The next time a body-conscious girlie cuts you up in the gym, you can secretly blame her for the latest flurry of flower-infused foods on offer in the shops. It's her penchant for calorie-counting, mineral water and aromatherapy that has inspired it, after all.

Supermarket buyers are as susceptible as fashion editors to changing trends, and if they think we are all into flowers, herbs and natural essences, then that's what we will get to eat and drink. Fat-inducing chocolate fudge pudding is out, peach and jasmine jelly with nectarine is in.

Susi Richards, selector for dairy desserts and ice creams at Marks & Spencer, is responsible for the retailer's latest blossoming of flower-infused foods. "We've seen a return to homoeopathic remedies and herbal elements in cosmetics," she says, "so it seemed a natural step to incorporate floral flavourings and herbs into our food products."

Having successfully introduced a wide range of flavoured waters into M&S stores, she's now devised jellies with similar properties to act as a pretty, low-calorie indulgence; they have two-thirds less fat than the average low-fat yogurt. Research has apparently revealed that a translucent mauve (very au courant) blackcurrant-and-lavender jelly with some colour-co-ordinated mauve grapes and a sprig of dill suspended in it is what every weight-watching woman wants. Men do not seem to figure in this area of development.

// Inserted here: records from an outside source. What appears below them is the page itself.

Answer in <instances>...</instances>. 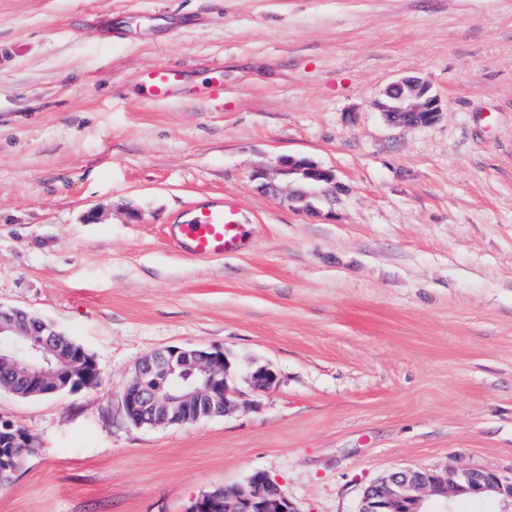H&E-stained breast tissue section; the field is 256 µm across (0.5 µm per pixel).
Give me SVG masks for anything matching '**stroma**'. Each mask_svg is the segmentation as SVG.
Here are the masks:
<instances>
[{
    "instance_id": "35a3bbf8",
    "label": "stroma",
    "mask_w": 512,
    "mask_h": 512,
    "mask_svg": "<svg viewBox=\"0 0 512 512\" xmlns=\"http://www.w3.org/2000/svg\"><path fill=\"white\" fill-rule=\"evenodd\" d=\"M162 65L185 88L155 103ZM403 77L432 124L378 109ZM288 156L333 170V205L259 190ZM226 198L239 252L168 238ZM0 306L102 377L0 389L32 440L0 512H186L256 471L296 512H357L406 467L512 478V0H0ZM170 346L223 351L234 408L131 423ZM183 80V71L174 66H160L145 73L143 86L151 100L162 101L172 97ZM380 109L393 125H427L437 118L441 105L427 83L408 78L387 87ZM72 353L66 359L67 373L70 377L74 375L100 377V370L94 357L85 355L81 347L72 345ZM101 381V377L87 385L85 388L97 386Z\"/></svg>"
}]
</instances>
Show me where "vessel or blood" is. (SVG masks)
I'll list each match as a JSON object with an SVG mask.
<instances>
[{
	"label": "vessel or blood",
	"instance_id": "vessel-or-blood-1",
	"mask_svg": "<svg viewBox=\"0 0 512 512\" xmlns=\"http://www.w3.org/2000/svg\"><path fill=\"white\" fill-rule=\"evenodd\" d=\"M182 80L180 68L160 66L146 72L143 86L150 99L162 101L176 93ZM237 214V206L225 200L206 204L196 210L190 221L170 225L169 234L194 256L233 254L241 249L246 237Z\"/></svg>",
	"mask_w": 512,
	"mask_h": 512
}]
</instances>
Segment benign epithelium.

Other supermarkets remain, for now, at the flowery-drinks stage. Safeway has just launched its very sweet but unsweetened Lightly Sparkling Elderflower & Lemon Spring Water, and Waitrose has, among other things, an Apple & Hawthorn Lightly Sparkling Spring Water, with an intriguing green wood flavour from the hawthorn bark extract, and a Gooseberry & Elderflower Refresher. According to Nigel Sharp, drinks buyer at Waitrose, hedgerow flavourings appeal to his country-loving customers.

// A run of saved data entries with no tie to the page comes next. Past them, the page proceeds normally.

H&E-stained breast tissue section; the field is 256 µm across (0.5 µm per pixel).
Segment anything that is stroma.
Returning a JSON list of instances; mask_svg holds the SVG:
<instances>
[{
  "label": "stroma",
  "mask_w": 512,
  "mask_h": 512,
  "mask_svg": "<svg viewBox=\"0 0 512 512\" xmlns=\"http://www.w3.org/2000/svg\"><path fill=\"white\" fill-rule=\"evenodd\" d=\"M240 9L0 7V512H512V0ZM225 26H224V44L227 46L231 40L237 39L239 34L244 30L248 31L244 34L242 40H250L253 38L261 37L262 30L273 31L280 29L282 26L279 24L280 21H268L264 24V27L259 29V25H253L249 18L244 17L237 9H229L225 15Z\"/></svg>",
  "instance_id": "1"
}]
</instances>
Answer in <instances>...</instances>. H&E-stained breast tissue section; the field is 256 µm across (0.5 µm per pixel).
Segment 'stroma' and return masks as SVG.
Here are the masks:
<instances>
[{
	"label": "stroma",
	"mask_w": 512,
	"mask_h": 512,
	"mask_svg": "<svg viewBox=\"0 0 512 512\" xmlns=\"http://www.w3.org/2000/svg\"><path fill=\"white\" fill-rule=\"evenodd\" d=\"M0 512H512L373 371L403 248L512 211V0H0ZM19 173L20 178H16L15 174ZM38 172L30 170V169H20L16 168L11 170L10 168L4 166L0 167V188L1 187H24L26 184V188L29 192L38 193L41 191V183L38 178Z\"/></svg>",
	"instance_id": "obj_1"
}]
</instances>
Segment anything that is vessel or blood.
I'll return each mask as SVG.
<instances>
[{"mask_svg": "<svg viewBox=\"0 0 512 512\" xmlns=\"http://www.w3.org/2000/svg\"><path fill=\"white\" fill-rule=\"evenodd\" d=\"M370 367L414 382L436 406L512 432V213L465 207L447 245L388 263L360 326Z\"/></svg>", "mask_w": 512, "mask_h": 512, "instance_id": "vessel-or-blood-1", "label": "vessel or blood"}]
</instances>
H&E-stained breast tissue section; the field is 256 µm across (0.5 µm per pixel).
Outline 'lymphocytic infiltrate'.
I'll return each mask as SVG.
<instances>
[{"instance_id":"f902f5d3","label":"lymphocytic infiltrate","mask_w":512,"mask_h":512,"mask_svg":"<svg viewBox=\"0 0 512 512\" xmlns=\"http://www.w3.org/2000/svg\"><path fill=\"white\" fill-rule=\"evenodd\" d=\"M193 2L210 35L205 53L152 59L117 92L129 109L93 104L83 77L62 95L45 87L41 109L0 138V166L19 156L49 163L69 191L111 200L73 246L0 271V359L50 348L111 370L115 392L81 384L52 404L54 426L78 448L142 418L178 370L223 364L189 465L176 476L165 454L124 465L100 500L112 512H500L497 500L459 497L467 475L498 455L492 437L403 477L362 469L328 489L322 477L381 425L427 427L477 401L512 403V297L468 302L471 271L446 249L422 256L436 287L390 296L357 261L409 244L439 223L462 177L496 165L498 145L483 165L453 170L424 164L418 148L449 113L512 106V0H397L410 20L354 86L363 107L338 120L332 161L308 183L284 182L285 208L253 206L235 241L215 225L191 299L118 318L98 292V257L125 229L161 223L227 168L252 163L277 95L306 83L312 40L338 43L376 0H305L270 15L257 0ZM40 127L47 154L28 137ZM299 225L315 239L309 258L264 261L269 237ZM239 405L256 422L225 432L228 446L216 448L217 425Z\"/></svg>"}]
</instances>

Such fashions are welcomed by Steve Pearce, managing director of Britannia Natural Products, a company producing the floral extracts increasingly in demand from food manufacturers. "The British have always used floral extracts in their food and drink," he says. "Cooks have used distilled rose or orange-flower water in their puddings for centuries, while many traditional drinks contain floral extracts. For example, although the recipe for Pimm's is a secret, it very probably includes violet and gentian."

Unknown to us, minuscule amounts of flower essences are added to many foods. "They are often used in a subliminal way," says Mr Pearce. "A drop of violet in raspberries will imbue them with a deeper, more complex flavour. Add a hint of elderflower to a drink and you will taste the champagne top-note."

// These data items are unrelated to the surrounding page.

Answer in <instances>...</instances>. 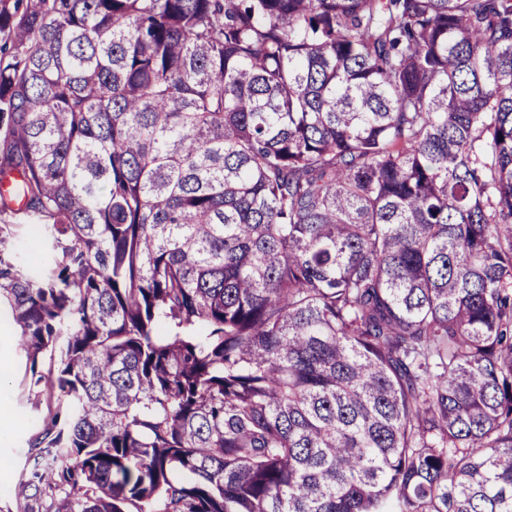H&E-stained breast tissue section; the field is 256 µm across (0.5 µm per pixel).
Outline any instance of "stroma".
I'll list each match as a JSON object with an SVG mask.
<instances>
[{
    "instance_id": "stroma-1",
    "label": "stroma",
    "mask_w": 512,
    "mask_h": 512,
    "mask_svg": "<svg viewBox=\"0 0 512 512\" xmlns=\"http://www.w3.org/2000/svg\"><path fill=\"white\" fill-rule=\"evenodd\" d=\"M8 245L27 268L48 272V241H34L29 226H14ZM20 330L6 302H0V512H23L15 487L38 450L36 440L58 400L46 382L55 373L50 356L31 367L18 342Z\"/></svg>"
}]
</instances>
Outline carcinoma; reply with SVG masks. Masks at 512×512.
Returning a JSON list of instances; mask_svg holds the SVG:
<instances>
[{"instance_id":"carcinoma-1","label":"carcinoma","mask_w":512,"mask_h":512,"mask_svg":"<svg viewBox=\"0 0 512 512\" xmlns=\"http://www.w3.org/2000/svg\"><path fill=\"white\" fill-rule=\"evenodd\" d=\"M0 32V297L65 403L24 512H512V0ZM11 230L8 245L17 261L26 268H34L44 274L48 272V241L36 243L29 226L25 224L14 226Z\"/></svg>"}]
</instances>
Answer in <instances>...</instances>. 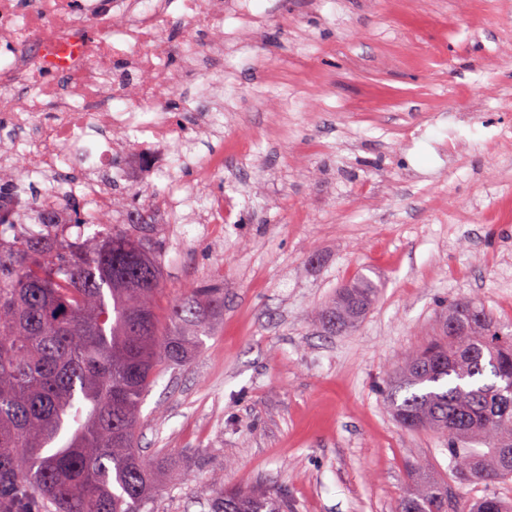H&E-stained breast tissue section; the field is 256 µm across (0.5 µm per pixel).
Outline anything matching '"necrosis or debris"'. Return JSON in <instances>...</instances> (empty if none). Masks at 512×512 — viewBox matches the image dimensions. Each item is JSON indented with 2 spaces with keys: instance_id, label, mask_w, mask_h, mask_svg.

We could all use a few petals here and there for cooking at home; a sprig of lavender or a sprinkling of elderflowers adds a heavenly fragrance to a custard or fruit syrup. But will the supermarkets' affection for flowers last beyond the end of summer? Before then there's rose-and-raspberry jelly to come from M&S - it's convinced that the time is ripe for a supposedly healthy feast of flowers.